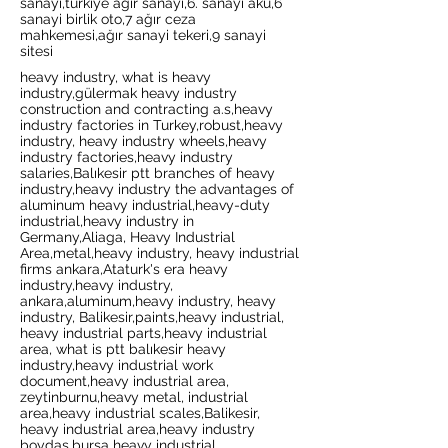
sanayi,türkiye ağır sanayi,6. sanayi akü,6
sanayi birlik oto,7 ağır ceza
mahkemesi,ağır sanayi tekeri,9 sanayi
sitesi
heavy industry, what is heavy
industry,gülermak heavy industry
construction and contracting a.s,heavy
industry factories in Turkey,robust,heavy
industry, heavy industry wheels,heavy
industry factories,heavy industry
salaries,Balıkesir ptt branches of heavy
industry,heavy industry the advantages of
aluminum heavy industrial,heavy-duty
industrial,heavy industry in
Germany,Aliaga, Heavy Industrial
Area,metal,heavy industry, heavy industrial
firms ankara,Ataturk's era heavy
industry,heavy industry,
ankara,aluminum,heavy industry, heavy
industry, Balikesir,paints,heavy industrial,
heavy industrial parts,heavy industrial
area, what is ptt balıkesir heavy
industry,heavy industrial work
document,heavy industrial area,
zeytinburnu,heavy metal, industrial
area,heavy industrial scales,Balikesir,
heavy industrial area,heavy industry
boydaş,bursa heavy industrial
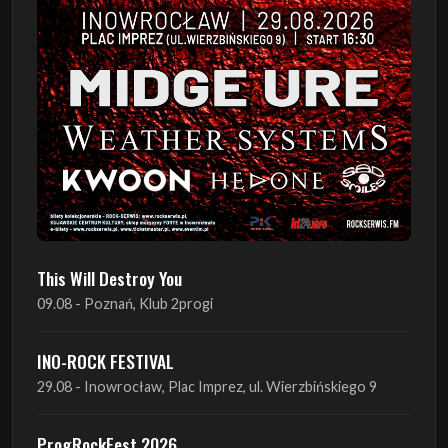
This Will Destroy You
09.08 - Poznań, Klub 2progi
INO-ROCK FESTIVAL
29.08 - Inowrocław, Plac Imprez, ul. Wierzbińskiego 9
ProgRockFest 2026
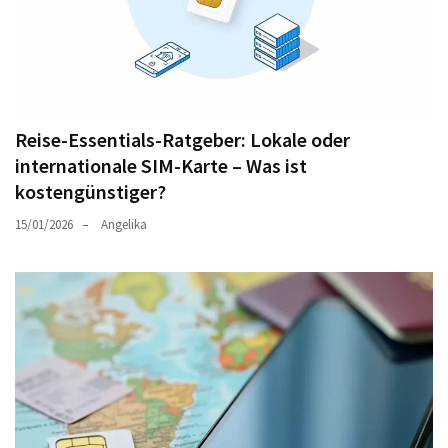
Reise-Essentials-Ratgeber: Lokale oder
internationale SIM-Karte – Was ist
kostengünstiger?
15/01/2026
Angelika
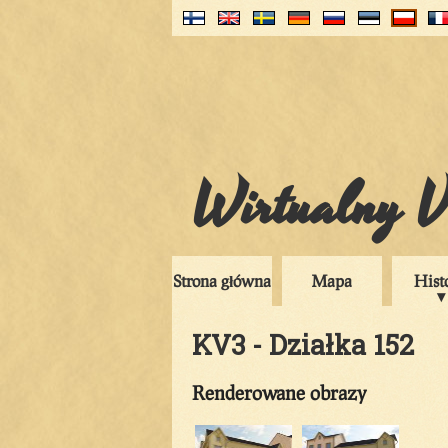
Wirtualny V
Strona główna
Mapa
Hist
KV3 - Działka 152
Renderowane obrazy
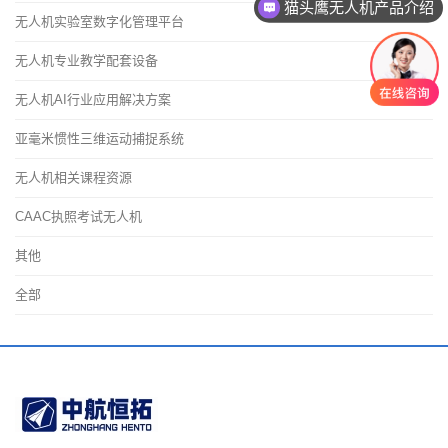
猫头鹰无人机产品介绍
无人机实验室数字化管理平台
无人机实训室建设方案
无人机专业教学配套设备
无人机AI行业应用解决方案
亚毫米惯性三维运动捕捉系统
无人机相关课程资源
CAAC执照考试无人机
其他
全部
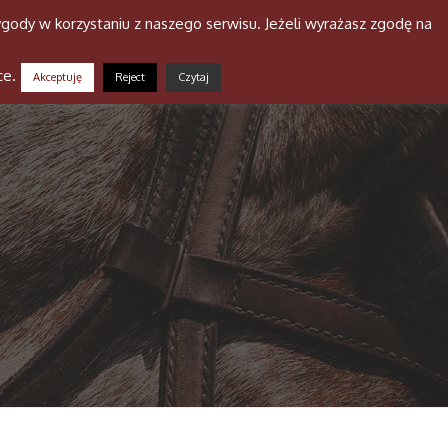
gody w korzystaniu z naszego serwisu. Jeżeli wyrażasz zgodę na
a stajni
Niusy
Galeria
Kontakt
ce.
Akceptuję
Reject
Czytaj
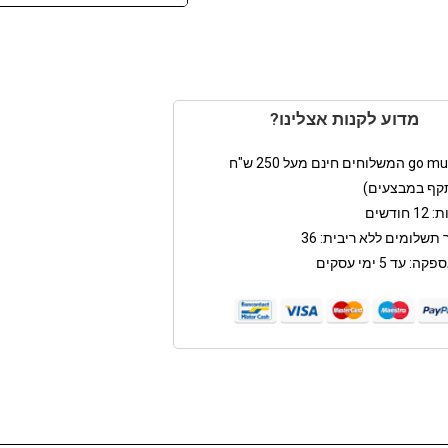
מדוע לקנות אצלינו?
קף במבצעים)
חודשים
תשלומים ללא ריבית: 36
: עד 5 ימי עסקים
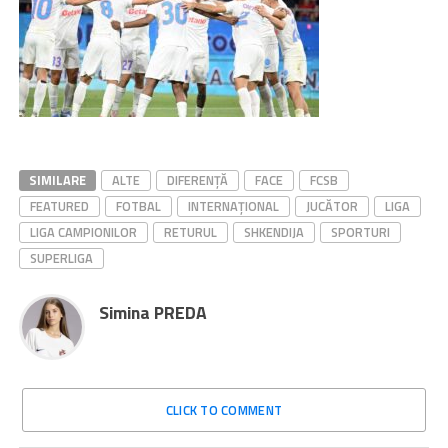
SIMILARE
ALTE
DIFERENȚĂ
FACE
FCSB
FEATURED
FOTBAL
INTERNAȚIONAL
JUCĂTOR
LIGA
LIGA CAMPIONILOR
RETURUL
SHKENDIJA
SPORTURI
SUPERLIGA
Simina PREDA
CLICK TO COMMENT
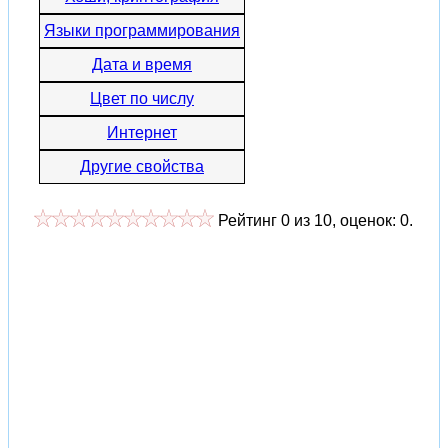
Языки программирования
Дата и время
Цвет по числу
Интернет
Другие свойства
Рейтинг
0
из
10
, оценок:
0
.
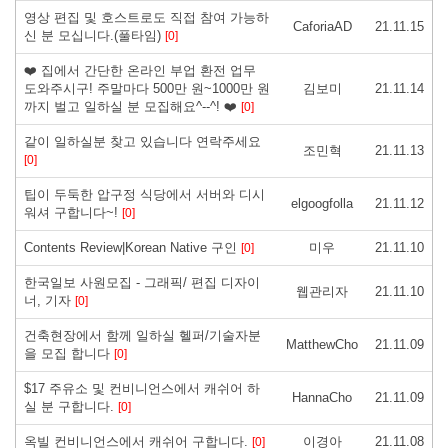
영상 편집 및 호스트로도 직접 참여 가능하
CaforiaAD
21.11.15
신 분 모십니다.(풀타임)
[0]
❤️ 집에서 간단한 온라인 부업 환전 업무
도와주시구! 주말마다 500만 원~1000만 원
김보미
21.11.14
까지 벌고 일하실 분 모집해요^--^! ❤️
[0]
같이 일하실분 찾고 있습니다 연락주세요
조민혁
21.11.13
[0]
팁이 두둑한 압구정 식당에서 서버와 디시
elgoogfolla
21.11.12
워셔 구합니다~!
[0]
Contents Review|Korean Native 구인
미우
21.11.10
[0]
한국일보 사원모집 - 그래픽/ 편집 디자이
웹관리자
21.11.10
너, 기자
[0]
건축현장에서 함께 일하실 헬퍼/기술자분
MatthewCho
21.11.09
을 모집 합니다
[0]
$17 주유소 및 컨비니언스에서 캐쉬어 하
HannaCho
21.11.09
실 분 구합니다.
[0]
옥빌 컨비니언스에서 캐쉬어 구합니다.
이경아
21.11.08
[0]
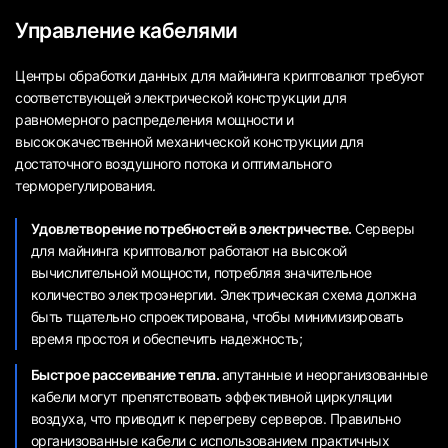
Управление кабелями
Центры обработки данных для майнинга криптовалют требуют
соответствующей электрической конструкции для
равномерного распределения мощности и
высококачественной механической конструкции для
достаточного воздушного потока и оптимального
терморегулирования.
Удовлетворение потребностей в электричестве.
Серверы
для майнинга криптовалют работают на высокой
вычислительной мощности, потребляя значительное
количество электроэнергии. Электрическая схема должна
быть тщательно спроектирована, чтобы минимизировать
время простоя и обеспечить надежность;
Быстрое рассеивание тепла.
апутанные и неорганизованные
кабели могут препятствовать эффективной циркуляции
воздуха, что приводит к перегреву серверов. Правильно
организованные кабели с использованием практичных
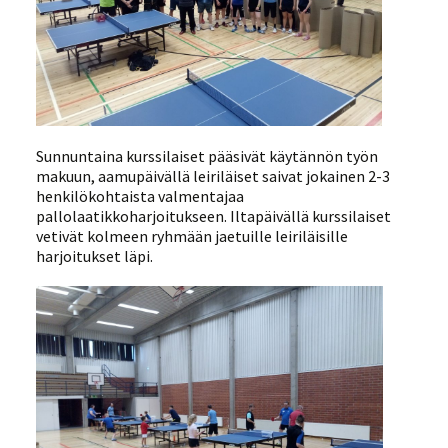
Sunnuntaina kurssilaiset pääsivät käytännön työn
makuun, aamupäivällä leiriläiset saivat jokainen 2-3
henkilökohtaista valmentajaa
pallolaatikkoharjoitukseen. Iltapäivällä kurssilaiset
vetivät kolmeen ryhmään jaetuille leiriläisille
harjoitukset läpi.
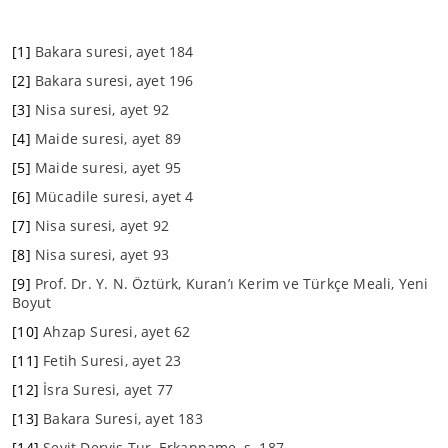
[1]
Bakara suresi, ayet 184
[2]
Bakara suresi, ayet 196
[3]
Nisa suresi, ayet 92
[4]
Maide suresi, ayet 89
[5]
Maide suresi, ayet 95
[6]
Mücadile suresi, ayet 4
[7]
Nisa suresi, ayet 92
[8]
Nisa suresi, ayet 93
[9]
Prof. Dr. Y. N. Öztürk, Kuran’ı Kerim ve Türkçe Meali, Yeni
Boyut
[10]
Ahzap Suresi, ayet 62
[11]
Fetih Suresi, ayet 23
[12]
İsra Suresi, ayet 77
[13]
Bakara Suresi, ayet 183
[14]
Seyit Derviş Tur, Erkanname, s. 187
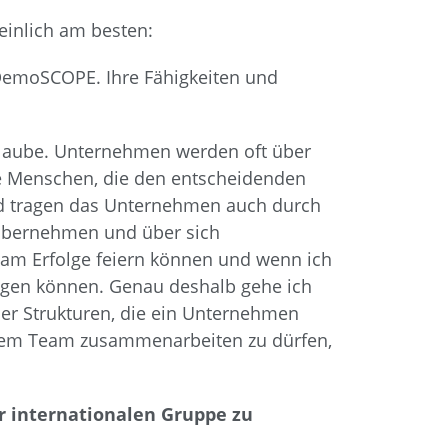
einlich am besten:
 DemoSCOPE. Ihre Fähigkeiten und
t glaube. Unternehmen werden oft über
ie Menschen, die den entscheidenden
nd tragen das Unternehmen auch durch
 übernehmen und über sich
sam Erfolge feiern können und wenn ich
ngen können. Genau deshalb gehe ich
der Strukturen, die ein Unternehmen
inem Team zusammenarbeiten zu dürfen,
r internationalen Gruppe zu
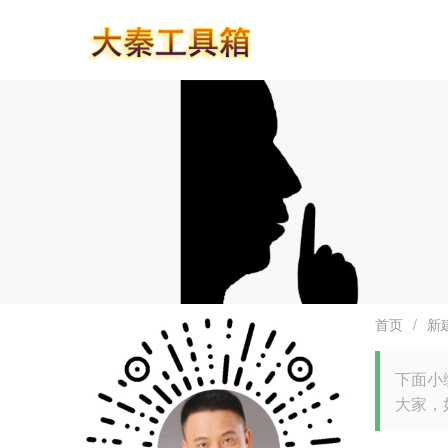
首页
/
新
下面小
大家，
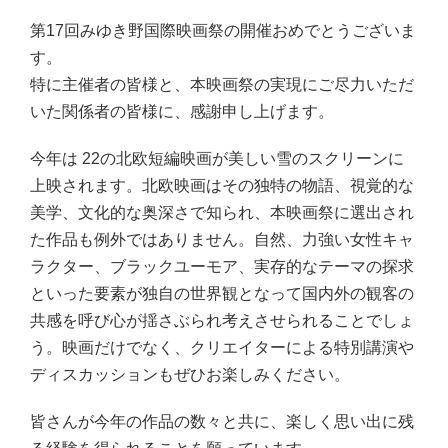
第17回みゆき野国際映画祭の開催おめでとうございま
す。
特に主催者の皆様と、本映画祭の実現にご尽力いただ
いた関係者の皆様に、感謝申し上げます。
今年は 22の北欧短編映画が美しい雪のスクリーンに
上映されます。北欧映画はその独特の物語、視覚的な
美学、文化的な奥深さで知られ、本映画祭に選出され
た作品も例外ではありません。自然、力強い女性キャ
ラクター、ブラックユーモア、実存的なテーマの探求
といった要素が独自の世界観となって国内外の観客の
共感を呼び心が揺さぶられ考えさせられることでしょ
う。映画だけでなく、クリエイターによる特別講演や
ディスカッションもぜひお楽しみください。
皆さんが今年の作品の数々と共に、楽しく思い出に残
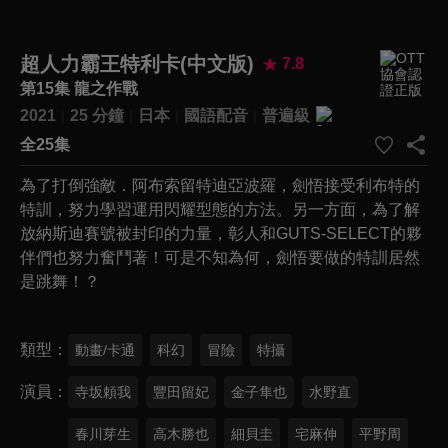
超人力霸王特利卡(中文版)
7.8
第15集 龍之作戰
2021
25 分鐘
日本
國語配音
普遍級
全25集
為了打倒強敵．阿布索留特迪亞波羅，劍悟接受利布特的
特訓，努力學習運用閃耀型態的方法。另一方面，為了解
放納斯迪賽號被封印的力量，彰人和GUTS-SELECT的夥
伴們也努力奮鬥著！可是不知為何，劍悟要做的特訓居然
是跳舞！？
類型
動畫/卡通
科幻
冒險
特攝
演員
寺坂頼我
豐田留妃
金子隼也
水野直
春川芽生
高木勝也
細貝圭
宅麻伸
平野周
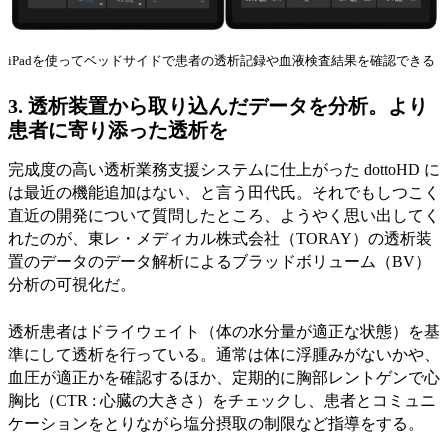
iPadを使ってベッドサイドで患者の透析記録や血液検査結果を確認できる
3.
透析装置から取り込んだデータを分析。より
患者に寄り添った透析を
完成度の高い透析業務支援システムに仕上がった dottoHD に
は最近の機能追加はない、と言う田代氏。それでもしつこく
直近の開発について質問したところ、ようやく思い出してく
れたのが、東レ・メディカル株式会社（TORAY）の透析装
置のデータのデータ解析によるブラッドボリューム（BV）
分析の可視化だ。
透析患者はドライウェイト（体の水分量が適正な状態）を基
準にして透析を行っている。通常は体に浮腫みがないかや、
血圧が適正かを確認するほか、定期的に胸部レントゲンで心
胸比（CTR : 心臓の大きさ）をチェックし、患者とコミュニ
ケーションをとりながら塩分摂取の制限など指導をする。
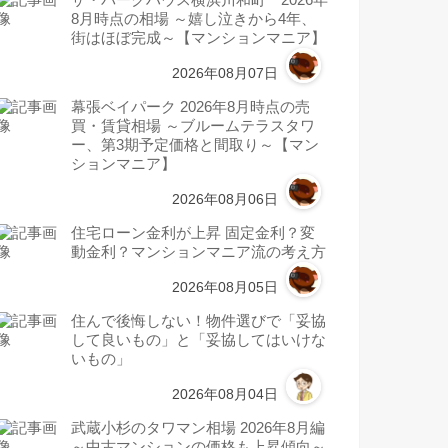
ザ・パークハウス横浜川和町 2026年
8月時点の相場 ～嬉し泣きから4年、
街はほぼ完成～【マンションマニア】
2026年08月07日
幕張ベイパーク 2026年8月時点の売
買・賃貸相場 ～ブルームテラスタワ
ー、第3期予定価格と間取り～【マン
ションマニア】
2026年08月06日
住宅ローン金利が上昇 固定金利？変
動金利？マンションマニア流の考え方
2026年08月05日
住んで後悔しない！物件選びで「妥協
して良いもの」と「妥協してはいけな
いもの」
2026年08月04日
武蔵小杉のタワマン相場 2026年8月編
～中古マンションの価格も上昇傾向～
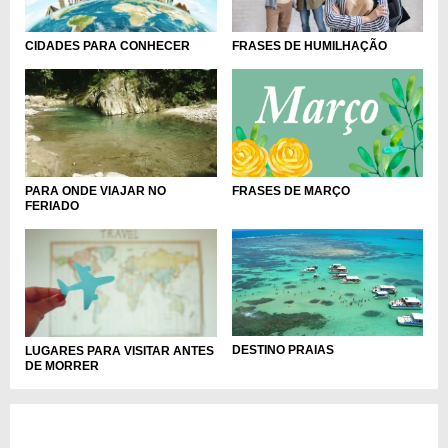
FRASES DE HUMILHAÇÃO
CIDADES PARA CONHECER
FRASES DE MARÇO
PARA ONDE VIAJAR NO
FERIADO
DESTINO PRAIAS
LUGARES PARA VISITAR ANTES
DE MORRER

▶ _Exercise prompt_
Copy all the lines from the data above that hold the word "ayet".

▶ _Exercise solution_
Bakara suresi, ayet 184
Bakara suresi, ayet 196
Nisa suresi, ayet 92
Maide suresi, ayet 89
Maide suresi, ayet 95
Mücadile suresi, ayet 4
Nisa suresi, ayet 92
Nisa suresi, ayet 93
Ahzap Suresi, ayet 62
Fetih Suresi, ayet 23
İsra Suresi, ayet 77
Bakara Suresi, ayet 183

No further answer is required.